▶ _Extracted information_
=== Section Start ===

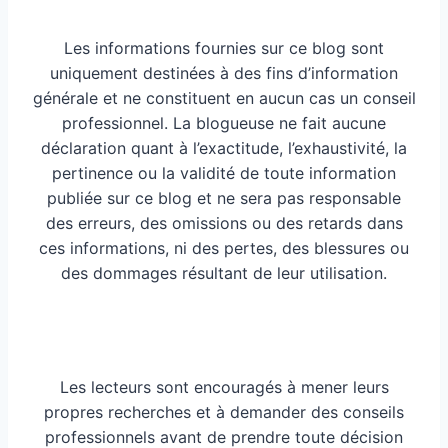
Les informations fournies sur ce blog sont
uniquement destinées à des fins d’information
générale et ne constituent en aucun cas un conseil
professionnel. La blogueuse ne fait aucune
déclaration quant à l’exactitude, l’exhaustivité, la
pertinence ou la validité de toute information
publiée sur ce blog et ne sera pas responsable
des erreurs, des omissions ou des retards dans
ces informations, ni des pertes, des blessures ou
des dommages résultant de leur utilisation.
Les lecteurs sont encouragés à mener leurs
propres recherches et à demander des conseils
professionnels avant de prendre toute décision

=== Section End ===

▶ _Work to complete_
Only the number is wanted: how many lines of these entries contain the string "informations"?

▶ _Expected answer_
2